Book Synopsis The Wounded Generation by : A. D. Horne
Download or read book The Wounded Generation written by A. D. Horne and published by Englewood Cliffs, N.J. : Prentice-Hall. This book was released on 1981 with total page 246 pages. Available in PDF, EPUB and Kindle. Book excerpt:
Book Synopsis America After the Fall by : Sarah L. Burns
Download or read book America After the Fall written by Sarah L. Burns and published by Yale University Press. This book was released on 2016-01-01 with total page 205 pages. Available in PDF, EPUB and Kindle. Book excerpt: A unique look at America's quest to carve out an artistic identity during the Depression era Through 50 masterpieces of painting, this fascinating catalogue chronicles the turbulent economic, political, and aesthetic climate of the 1930s. This decade was a supremely creative period in the United States, as the nation's artists, novelists, and critics struggled through the Great Depression seeking to define modern American art. In the process, many painters challenged and reworked the meanings and forms of modernism, reaching no simple consensus.

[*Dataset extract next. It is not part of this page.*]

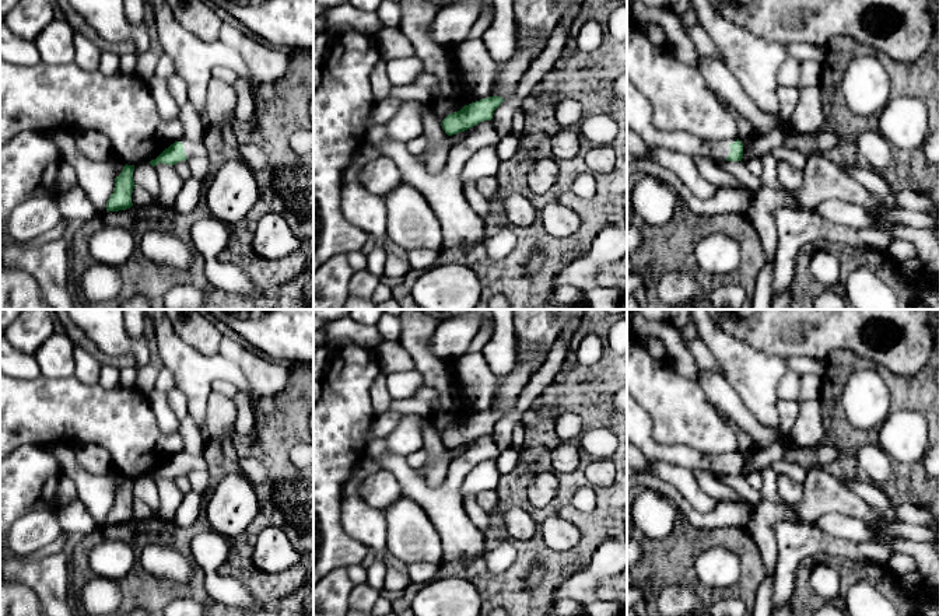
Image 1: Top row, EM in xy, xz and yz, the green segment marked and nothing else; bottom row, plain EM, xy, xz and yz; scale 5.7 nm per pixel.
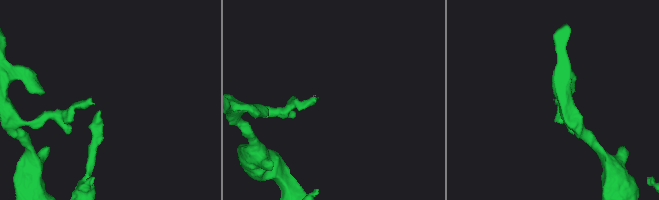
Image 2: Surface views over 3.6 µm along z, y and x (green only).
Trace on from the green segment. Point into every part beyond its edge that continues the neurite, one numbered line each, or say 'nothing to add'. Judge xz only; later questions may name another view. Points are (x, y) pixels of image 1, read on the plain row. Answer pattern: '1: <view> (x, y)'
1: xz (508, 408)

This period was also marked by an astounding diversity of work as artists sought styles--ranging from abstraction to Regionalism to Surrealism--that allowed them to engage with issues such as populism, labor, social protest, and to employ an urban and rural iconography including machines, factories, and farms. Seminal works by Edward Hopper, Grant Wood, Thomas Hart Benton, Georgia O'Keeffe, Aaron Douglas, Charles Sheeler, Stuart Davis, and others show such attempts to capture the American character. These groundbreaking paintings, highlighting the relationship between art and national experience, demonstrate how creativity, experimentation, and revolutionary vision flourished during a time of great uncertainty.